● **EXCERPT**:
It is always a great pleasure to follow my noble friend Lord Caithness. In many ways, my Amendment 112, which I am speaking to, echoes exactly what his is and in some respects may be regarded as superfluous.

My amendment is a simple one that merely adds the word “soil” to what the natural environment means. As we know, the Bill currently states that

“the ‘natural environment’ means—(a) plants, wild animals and other living organisms, (b) their habitats, (c) land … air and water, and the natural systems, cycles and processes through which they interact”.

As we have just heard so eloquently from my noble friend Lord Caithness, however, it misses out what I—and I am sure many other noble Lords—feel is the very core of our natural environment. Too often soil, which is pivotal to biodiversity and a functioning environment, is considered as an afterthought or as an inert substrate. It needs to be specifically referenced to ensure that targets and set policies are developed and funding applied. The lack of such an approach means that we may not deal with issues such as soil health, which is generally acknowledged to be in pretty poor shape, as we have just heard.

● **REQUEST 1**: Copy the passage from the debate excerpt starting at "It is always" and ending at "regarded as superfluous.".
The records have no connection to the debate excerpt.

● **DATA SHOWN**:
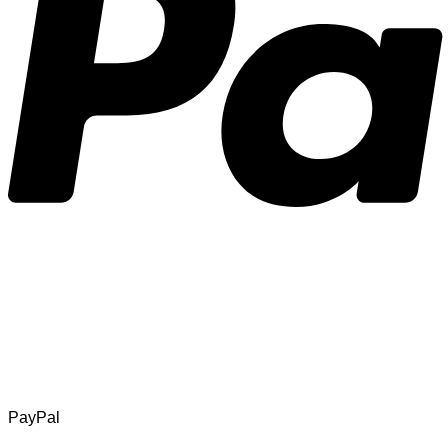
PayPal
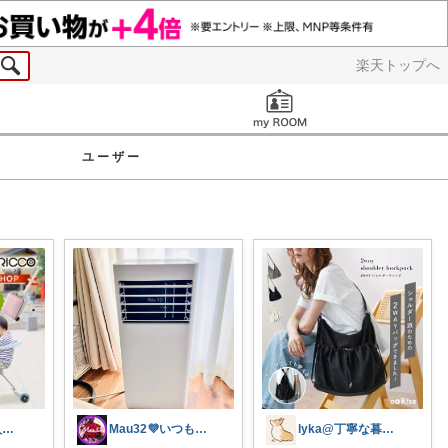
楽天トップへ
お知らせ
ユーザー
💎みゅう🐈購入感謝(❀ᴗ͈ˬᴗ͈)⁾
Mau32💜いつも有難うございます😊
lyka@丁寧な暮らし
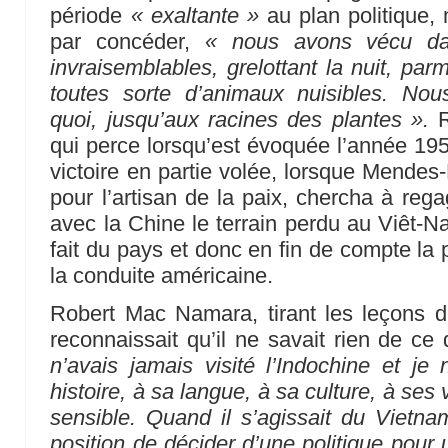
période
« exaltante »
au plan politique, m
par concéder,
« nous avons vécu dan
invraisemblables, grelottant la nuit, par
toutes sorte d’animaux nuisibles. No
quoi, jusqu’aux racines des plantes ».
R
qui perce lorsqu’est évoquée l’année 195
victoire en partie volée, lorsque Mendes
pour l’artisan de la paix, chercha à reg
avec la Chine le terrain perdu au Viêt-N
fait du pays et donc en fin de compte la 
la conduite américaine.
Robert Mac Namara, tirant les leçons de
reconnaissait qu’il ne savait rien de ce
n’avais jamais visité l’Indochine et j
histoire, à sa langue, à sa culture, à ses 
sensible. Quand il s’agissait du Vietn
position de décider d’une politique pour 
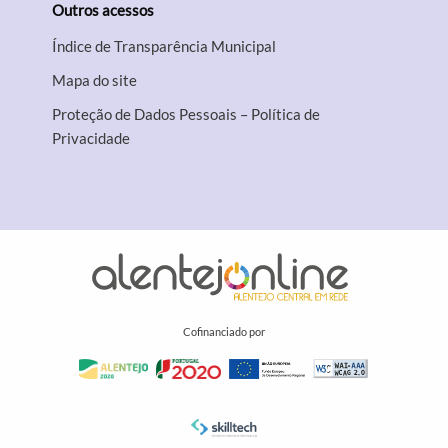
Outros acessos
Índice de Transparência Municipal
Mapa do site
Proteção de Dados Pessoais – Política de
Privacidade
Cofinanciado por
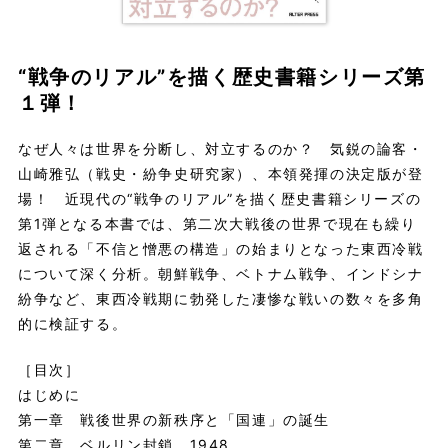
“戦争のリアル”を描く歴史書籍シリーズ第
１弾！
なぜ人々は世界を分断し、対立するのか？ 気鋭の論客・
山崎雅弘（戦史・紛争史研究家）、本領発揮の決定版が登
場！ 近現代の“戦争のリアル”を描く歴史書籍シリーズの
第1弾となる本書では、第二次大戦後の世界で現在も繰り
返される「不信と憎悪の構造」の始まりとなった東西冷戦
について深く分析。朝鮮戦争、ベトナム戦争、インドシナ
紛争など、東西冷戦期に勃発した凄惨な戦いの数々を多角
的に検証する。
［目次］
はじめに
第一章 戦後世界の新秩序と「国連」の誕生
第二章 ベルリン封鎖 1948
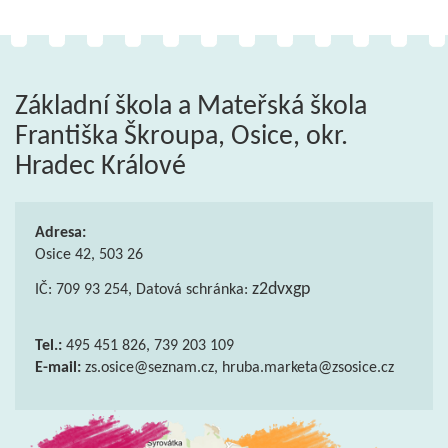
Základní škola a Mateřská škola
Františka Škroupa, Osice, okr.
Hradec Králové
Adresa:
Osice 42, 503 26
z2dvxgp
IČ: 709 93 254, Datová schránka:
Tel.:
495 451 826, 739 203 109
E-mail:
zs.osice@seznam.cz, hruba.marketa@zsosice.cz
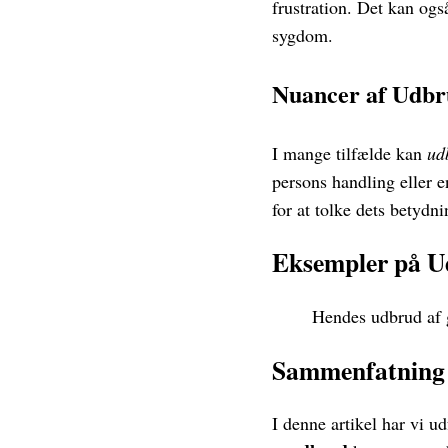
frustration. Det kan også
sygdom.
Nuancer af Udb
I mange tilfælde kan
ud
persons handling eller e
for at tolke dets betydni
Eksempler på 
Hendes udbrud af 
Sammenfatning
I denne artikel har vi u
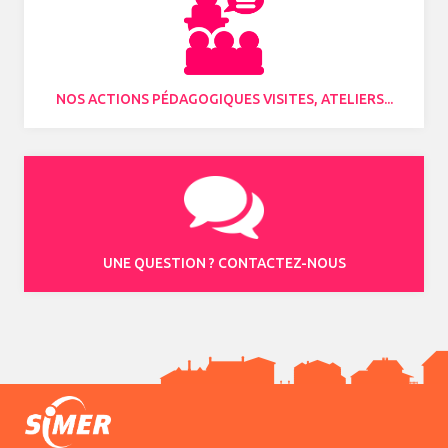
NOS ACTIONS PÉDAGOGIQUES VISITES, ATELIERS...
UNE QUESTION ? CONTACTEZ-NOUS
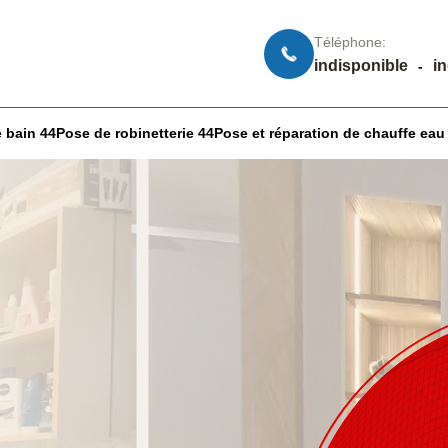
Téléphone:
indisponible
i
-
 bain 44
Pose de robinetterie 44
Pose et réparation de chauffe eau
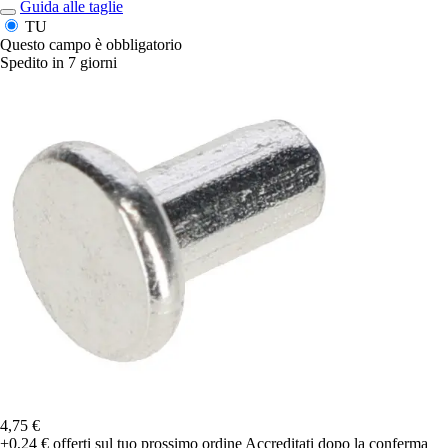
Guida alle taglie
TU
Questo campo è obbligatorio
Spedito in 7 giorni
4,75 €
+0,24 €
offerti sul tuo prossimo ordine
Accreditati dopo la conferma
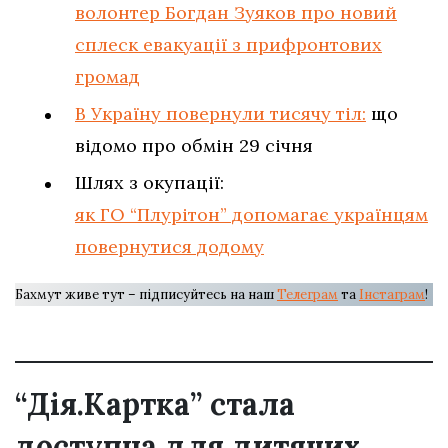
волонтер Богдан Зуяков про новий
сплеск евакуації з прифронтових
громад
В Україну повернули тисячу тіл:
що
відомо про обмін 29 січня
Шлях з окупації:
як ГО “Плурітон” допомагає українцям
повернутися додому
Бахмут живе тут – підписуйтесь на наш
Телеграм
та
Інстаграм
!
“Дія.Картка” стала
доступна для дитячих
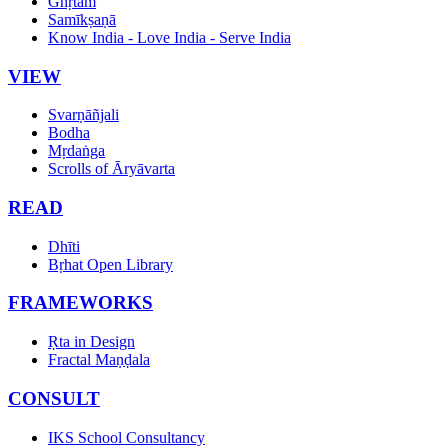
Ghṛtam
Samīkṣaṇā
Know India - Love India - Serve India
VIEW
Svarṇāñjali
Bodha
Mṛdaṅga
Scrolls of Āryāvarta
READ
Dhīti
Bṛhat Open Library
FRAMEWORKS
Ṛta in Design
Fractal Maṇḍala
CONSULT
IKS School Consultancy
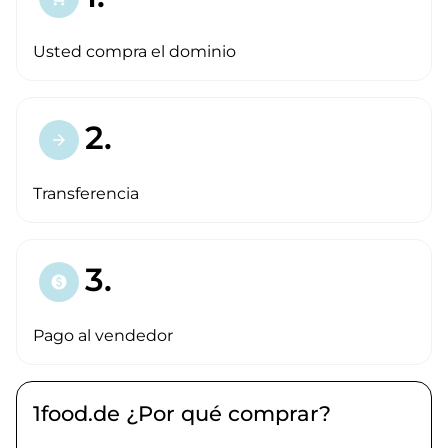
Usted compra el dominio
2.
arrow_forward
Transferencia
3.
paid
Pago al vendedor
1food.de ¿Por qué comprar?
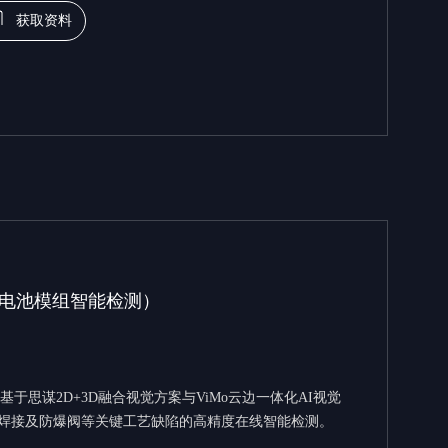
获取资料
电池模组智能检测）
于思谋2D+3D融合视觉方案与ViMo云边一体化AI视觉
镍片焊接及防爆阀等关键工艺缺陷的高精度在线智能检测。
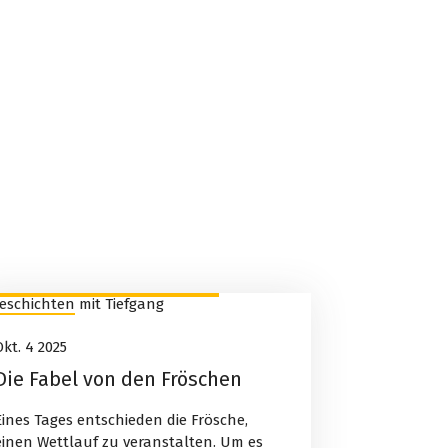
Geschichten mit Tiefgang
4
Okt. 4 2025
Okt., 2025
Die Fabel von den Fröschen
Eines Tages entschieden die Frösche,
einen Wettlauf zu veranstalten. Um es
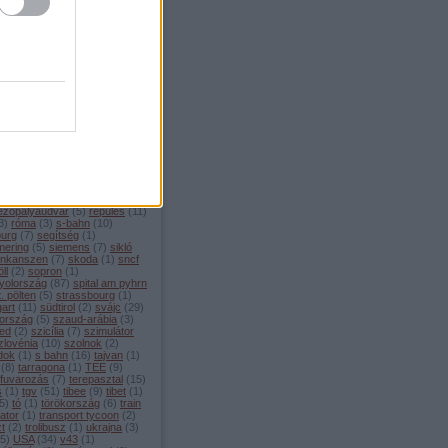
ellékvonal
(
1
)
menetrend
(
4
)
edes
(
1
)
metró
(
14
)
mexikó
ilánó
(
7
)
mittenwald
(
3
)
enwaldbahn
(
8
)
modellvasút
moldova
(
1
)
monaco
(
1
)
rvonat
(
2
)
mozdony
(
4
)
chen
(
80
)
múzeum
(
46
)
sebességű vasút
(
208
)
nápoly
émetország
(
108
)
nightjet
(
4
)
berg
(
11
)
nyomtáv
(
3
)
öbb
(
46
)
zország
(
100
)
oroszország
(
4
)
o
(
3
)
palermo
(
2
)
párizs
(
22
)
ng
(
1
)
pendolino
(
2
)
plzeň
(
3
)
che
(
3
)
portugália
(
5
)
pozsony
rága
(
11
)
puchberg
(
7
)
railjet
rail baltica
(
1
)
regionalzug
(
15
)
ám
(
1
)
rekordok
(
5
)
ezőpályaudvar
(
5
)
repülés
(
11
)
3
)
róma
(
3
)
s-bahn
(
10
)
burg
(
7
)
segítség
(
1
)
ering
(
5
)
siemens
(
7
)
sikló
inkanszen
(
7
)
skoda
(
1
)
sncf
ll
(
2
)
sopron
(
1
)
yolország
(
87
)
spital am pyhrn
t. pölten
(
5
)
strassbourg
(
1
)
gart
(
11
)
südtirol
(
2
)
svájc
(
29
)
ország
(
5
)
szaud-arábia
(
3
)
ed
(
2
)
szicília
(
7
)
szimulátor
zlovénia
(
10
)
szolnok
(
2
)
dok
(
1
)
s bahn
(
16
)
tajvan
(
1
)
(
8
)
tarragona
(
1
)
TEE
(
9
)
rfuvarozás
(
7
)
terepasztal
(
15
)
s
(
1
)
tgv
(
51
)
tibee
(
9
)
tibet
(
1
)
5
)
tó
(
1
)
törökország
(
6
)
train
ator
(
1
)
transport tycoon
(
2
)
zt
(
2
)
trolibusz
(
1
)
ukrajna
(
3
)
5
)
USA
(
34
)
v43
(
1
)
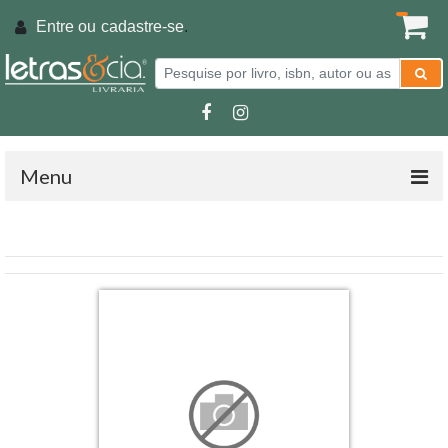
Entre ou
cadastre-se
.
Menu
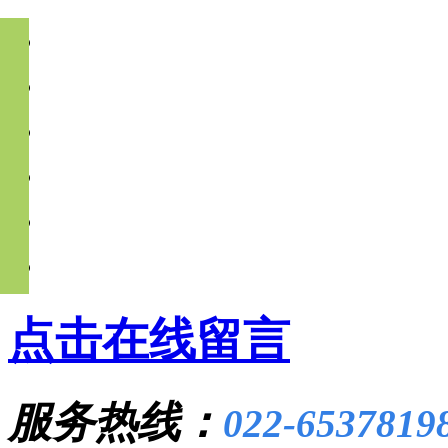
点击在线留言
服务热线：
022-6537819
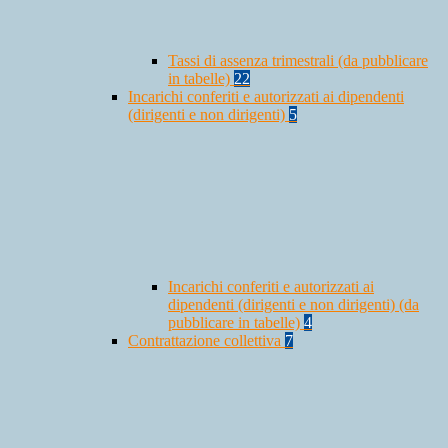
Tassi di assenza trimestrali (da pubblicare
in tabelle)
22
Incarichi conferiti e autorizzati ai dipendenti
(dirigenti e non dirigenti)
5
Incarichi conferiti e autorizzati ai
dipendenti (dirigenti e non dirigenti) (da
pubblicare in tabelle)
4
Contrattazione collettiva
7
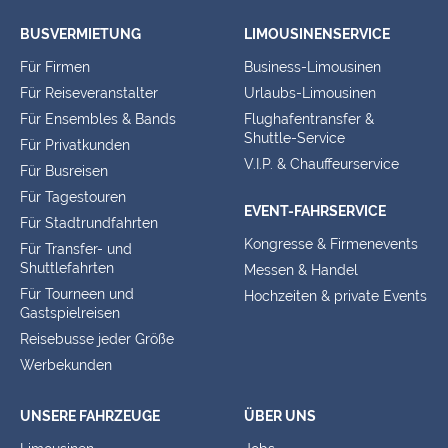
BUSVERMIETUNG
LIMOUSINENSERVICE
Für Firmen
Business-Limousinen
Für Reiseveranstalter
Urlaubs-Limousinen
Für Ensembles & Bands
Flughafentransfer &
Shuttle-Service
Für Privatkunden
V.I.P. & Chauffeurservice
Für Busreisen
Für Tagestouren
EVENT-FAHRSERVICE
Für Stadtrundfahrten
Kongresse & Firmenevents
Für Transfer- und
Shuttlefahrten
Messen & Handel
Für Tourneen und
Hochzeiten & private Events
Gastspielreisen
Reisebusse jeder Größe
Werbekunden
UNSERE FAHRZEUGE
ÜBER UNS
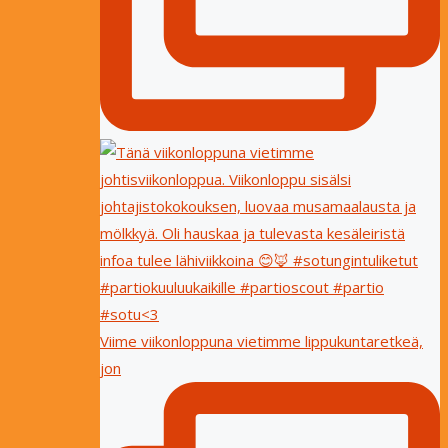
Viime viikonloppuna vietimme lippukuntaretkeä,
jon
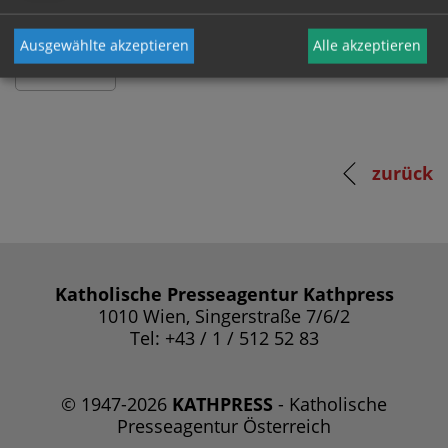
Ausgewählte akzeptieren
Alle akzeptieren
zurück
Katholische Presseagentur Kathpress
1010 Wien, Singerstraße 7/6/2
Tel: +43 / 1 / 512 52 83
© 1947-2026
KATHPRESS
- Katholische
Presseagentur Österreich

● **REQUEST 2**: Rewrite the records starting at the beginning and ending at the line containing "доступна для дитячих", changing "PayPal" to "Venmo" and keeping everything else the same. Leave out the picture markers.

● **TASK RESULT 1**:
It is always a great pleasure to follow my noble friend Lord Caithness. In many ways, my Amendment 112, which I am speaking to, echoes exactly what his is and in some respects may be regarded as superfluous.

● **TASK RESULT 2**:
Venmo
楽天トップへ
お知らせ
ユーザー
💎みゅう🐈購入感謝(❀ᴗ͈ˬᴗ͈)⁾
Mau32💜いつも有難うございます😊
lyka@丁寧な暮らし
période
« exaltante »
au plan politique, m
par concéder,
« nous avons vécu dan
invraisemblables, grelottant la nuit, par
toutes sorte d’animaux nuisibles. No
quoi, jusqu’aux racines des plantes ».
R
qui perce lorsqu’est évoquée l’année 195
victoire en partie volée, lorsque Mendes
pour l’artisan de la paix, chercha à reg
avec la Chine le terrain perdu au Viêt-N
fait du pays et donc en fin de compte la 
la conduite américaine.
Robert Mac Namara, tirant les leçons de
reconnaissait qu’il ne savait rien de ce
n’avais jamais visité l’Indochine et j
histoire, à sa langue, à sa culture, à ses 
sensible. Quand il s’agissait du Vietn
position de décider d’une politique pour 
Outros acessos
Índice de Transparência Municipal
Mapa do site
Proteção de Dados Pessoais – Política de
Privacidade
Cofinanciado por
“戦争のリアル”を描く歴史書籍シリーズ第
１弾！
なぜ人々は世界を分断し、対立するのか？ 気鋭の論客・
山崎雅弘（戦史・紛争史研究家）、本領発揮の決定版が登
場！ 近現代の“戦争のリアル”を描く歴史書籍シリーズの
第1弾となる本書では、第二次大戦後の世界で現在も繰り
返される「不信と憎悪の構造」の始まりとなった東西冷戦
について深く分析。朝鮮戦争、ベトナム戦争、インドシナ
紛争など、東西冷戦期に勃発した凄惨な戦いの数々を多角
的に検証する。
［目次］
はじめに
第一章 戦後世界の新秩序と「国連」の誕生
第二章 ベルリン封鎖 1948
Základní škola a Mateřská škola
Františka Škroupa, Osice, okr.
Hradec Králové
Adresa:
Osice 42, 503 26
z2dvxgp
IČ: 709 93 254, Datová schránka:
Tel.:
495 451 826, 739 203 109
E-mail:
zs.osice@seznam.cz, hruba.marketa@zsosice.cz
frustration. Det kan også
sygdom.
Nuancer af Udb
I mange tilfælde kan
ud
persons handling eller e
for at tolke dets betydni
Eksempler på 
Hendes udbrud af 
Sammenfatning
I denne artikel har vi u
NOS ACTIONS PÉDAGOGIQUES VISITES, ATELIERS...
UNE QUESTION ? CONTACTEZ-NOUS
Téléphone:
indisponible
i
-
 bain 44
Pose de robinetterie 44
Pose et réparation de chauffe eau
Guida alle taglie
TU
Questo campo è obbligatorio
Spedito in 7 giorni
4,75 €
+0,24 €
offerti sul tuo prossimo ordine
Accreditati dopo la conferma
волонтер Богдан Зуяков про новий
сплеск евакуації з прифронтових
громад
В Україну повернули тисячу тіл:
що
відомо про обмін 29 січня
Шлях з окупації:
як ГО “Плурітон” допомагає українцям
повернутися додому
Бахмут живе тут – підписуйтесь на наш
Телеграм
та
Інстаграм
!
“Дія.Картка” стала
доступна для дитячих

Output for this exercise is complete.